Recently, it has been suggested that alterations in the gut microbiome are associated with the incidence and development of MG, and some changes in the abundance of gut microbes may weaken or promote an immune response, suggesting potential diagnostic biomarkers for MG prevention, diagnosis, and treatment [54, 55]. Qiu et al. indicated that in comparison with the healthy cohort, the gut microbiota abundance of bacterial taxa was altered in the MG group, with a sharp decrease in microbial abundance, especially in Clostridium [56]. In addition, in MG patients, microbial dysbiosis was associated with serum levels of inflammatory biomarkers. Moris et al. found that the relative proportions of Verrucomicrobiaceae and Bifidobacteriaceae were lower in MG patients, while Bacteroidetes and Desulfovibrionaceae were increased [57]. However, the causal relationships between intestinal flora and MG have not been studied. Here, it was found that EOMG and general MG have more similar GM biomarkers, indicating that intestinal flora might be crucially involved in the early development of MG, which is conducive to the early diagnosis of MG. Many studies have indicated that Faecalibacterium, Actinobacteria, and Clostridia are related to the occurrence and development of MG, which is verified in this research [57,58,59].

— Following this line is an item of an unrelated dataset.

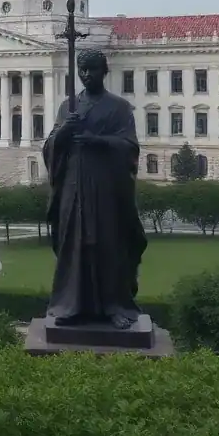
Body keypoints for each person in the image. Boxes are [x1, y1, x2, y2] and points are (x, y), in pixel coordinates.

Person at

Myasthenia gravis and serum metabolites

In recent years, metabolomic analysis has significantly increased the understanding of MG [60]. Derrick Blackmore et al. identified 5 library-matched unique and 7 putative metabolites, including 2-methylbutyrylglycine, 3-hydroxybenzoic acid, and 3-methoxytyramine [61]. Yonghai Lu used LC-MS combined with multivariate statistical analysis to identify and classify SM associated with MG. Different metabolic profiles were observed at EOMG and LOMG, and 9 biomarkers, including gamma-aminobutyric acid and 1-phosphosphingosine, were identified [62]. This MR analysis identified 486 SM; of these, 10 to 12 metabolites were substantially associated with general MG, EOMG, and LOMG, respectively, in addition to the as-yet-undefined metabolites. Furthermore, kynurenine showed a significant genetic correlation with general MG and LOMG in LDSC analysis, consistent with previous studies [63].

Limitations

This investigation has several limitations. (1) Although subgroup analyses of EOMG and LOMG were performed separately, other MG subgroups, including thymoma- and MUSK-associated MG, antibody-negative generalized MG, LRP4-linked with MG subtypes, and ocular MG, were not analyzed. However, the incidence of these subtypes is very low (2–4%), and they have no available GWAS data. Further analysis of subgroup risk factors can be conducted in the future. (2) Although the selected SNPs indicated a strong association, shared SNPs cannot be considered exact proxies for exposure as they do not adequately clarify the overall variance in complicated traits. (3) Research on other ethnicities should be performed to verify the study conclusions since all the GWAS data was on patients of European ancestry.

Conclusion

In summary, this comprehensive two-sample MR study employed recent instrument variables to support potential CKs, GMs, and SMs markers associated with MG risk, stratified by MG subtypes. Furthermore, this work furnishes evidence on various risk factors associated with MG risk, varying with the timing of MG onset, highlighting the heterogeneity of the disease, which may help identify biomarkers for MG screening and improve understanding of MG occurrence.